Levantaron la cabeza. ¡Qué miradas tristes tenían! Y sin embargo me daba perfecta cuenta que ya reaccionaban a mi requerimiento. Había dicho "muchachos", denominación que a su respecto nunca había usado desde el Círculo. Diciendo esa palabra yo asumía la actitud que entonces había sido la mía, y contaba con que ellos retomarían la suya. Y además, "muchachos", quería decir que íbamos a hacer juntos cosas difíciles. Era un segundo requerimiento oculto bajo el primero.

Proseguí:

– Primer problema. En el primer recinto hay veintiún animales reventados: once caballos, seis vacas y cuatro cerdos. No digo nada de la pestilencia, no soy el único que la huelo, pero es evidente que no se puede vivir en estas condiciones. Acabaríamos por reventar nosotros también. Bueno, entonces -continué-. Primer problema, y el más urgente: ¿cómo vamos a hacer para desembarazarnos de esas toneladas de cadáveres? (Acentué la palabra "toneladas".) Por suerte, el tractor que quedó guardado en la Maternidad no está destruido. Tengo gas-oil, no cantidades, pero tengo. Tengo cuerdas y hasta cables. ¿Entonces? ¿Qué hacemos con esas carcazas?

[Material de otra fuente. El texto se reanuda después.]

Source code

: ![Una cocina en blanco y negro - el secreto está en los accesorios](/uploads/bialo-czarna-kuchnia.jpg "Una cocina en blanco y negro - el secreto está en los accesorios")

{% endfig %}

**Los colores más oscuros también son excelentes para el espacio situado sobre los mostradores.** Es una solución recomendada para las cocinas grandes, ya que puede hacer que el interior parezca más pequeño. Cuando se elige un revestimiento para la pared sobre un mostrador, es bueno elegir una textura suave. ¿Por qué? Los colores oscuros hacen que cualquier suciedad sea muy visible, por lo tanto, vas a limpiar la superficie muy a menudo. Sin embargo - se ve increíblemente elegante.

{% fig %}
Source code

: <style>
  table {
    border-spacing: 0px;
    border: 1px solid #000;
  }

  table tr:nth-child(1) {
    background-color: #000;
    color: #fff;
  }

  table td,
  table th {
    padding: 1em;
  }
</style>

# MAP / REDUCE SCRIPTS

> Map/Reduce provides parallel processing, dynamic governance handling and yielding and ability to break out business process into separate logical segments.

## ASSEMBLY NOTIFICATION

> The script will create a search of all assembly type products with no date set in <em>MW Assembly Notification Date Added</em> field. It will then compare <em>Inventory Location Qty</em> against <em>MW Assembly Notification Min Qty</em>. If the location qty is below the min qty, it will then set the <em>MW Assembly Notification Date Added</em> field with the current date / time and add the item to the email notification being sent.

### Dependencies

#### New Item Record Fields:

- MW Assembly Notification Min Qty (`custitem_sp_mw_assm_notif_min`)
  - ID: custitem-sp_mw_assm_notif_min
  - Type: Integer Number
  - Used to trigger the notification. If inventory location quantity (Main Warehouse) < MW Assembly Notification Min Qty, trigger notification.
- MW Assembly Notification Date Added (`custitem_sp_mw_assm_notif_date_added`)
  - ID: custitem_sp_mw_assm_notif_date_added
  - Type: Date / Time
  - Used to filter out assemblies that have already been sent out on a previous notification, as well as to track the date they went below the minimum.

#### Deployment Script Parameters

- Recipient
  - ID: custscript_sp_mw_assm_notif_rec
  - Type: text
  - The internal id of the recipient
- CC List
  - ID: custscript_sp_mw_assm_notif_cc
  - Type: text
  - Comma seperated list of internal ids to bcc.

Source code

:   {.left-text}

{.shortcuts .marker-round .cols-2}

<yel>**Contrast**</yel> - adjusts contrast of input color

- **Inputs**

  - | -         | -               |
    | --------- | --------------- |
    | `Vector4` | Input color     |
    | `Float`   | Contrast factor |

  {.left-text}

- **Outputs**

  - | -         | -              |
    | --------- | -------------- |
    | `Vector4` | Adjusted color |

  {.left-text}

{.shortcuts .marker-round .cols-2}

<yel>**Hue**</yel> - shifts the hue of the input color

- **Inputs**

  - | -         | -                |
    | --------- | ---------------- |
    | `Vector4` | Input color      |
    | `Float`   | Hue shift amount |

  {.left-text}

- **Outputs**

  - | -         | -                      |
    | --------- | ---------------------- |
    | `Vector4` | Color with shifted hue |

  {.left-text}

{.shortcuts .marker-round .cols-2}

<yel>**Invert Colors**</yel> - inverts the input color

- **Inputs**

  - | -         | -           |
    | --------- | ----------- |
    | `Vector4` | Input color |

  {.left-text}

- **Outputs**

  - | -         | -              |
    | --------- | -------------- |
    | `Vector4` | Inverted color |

Se animaron. Peyssou propuso arrastrar a los "pobres animales" hasta el vertedero cerca de Malejac y dejarlos ahí. Pero Colin hizo observar que en nuestro rincón los vientos dominantes soplando del oeste nos traerían sin descanso el olor del osario. Meyssonnier sugirió construir una hoguera, a la altura del camino, ya que el vertedero estaba abajo. Pero yo no estaba de acuerdo porque para hacer un auto de fe de veintiún animales haría falta una cantidad inmensa de madera. Ahora bien, tendríamos muchísima necesidad de madera este invierno, para cocinar y para calentarnos. Y con toda seguridad una de nuestras tareas más duras sería la de cortar y recuperar aquí y allá, a menudo muy lejos, los troncos y las ramas casi consumidas y trasportarlas hasta aquí.

Fue a Colin a quien se le ocurrió lo de la cantera de arena del Rhunes. Estaba cerca. El camino para llegar a ella era en bajada, lo que hacía más fácil el acarreo. Y depositando a los animales en el hueco de la explotación podríamos, desde el acantilado que la dominaba, palear sobre ellos la arena suficiente como para cubrirlos.

Alguien, ya no sé quien, objetó el tiempo que se tardaría paleando. Thomas se dio vuelta hacia mí.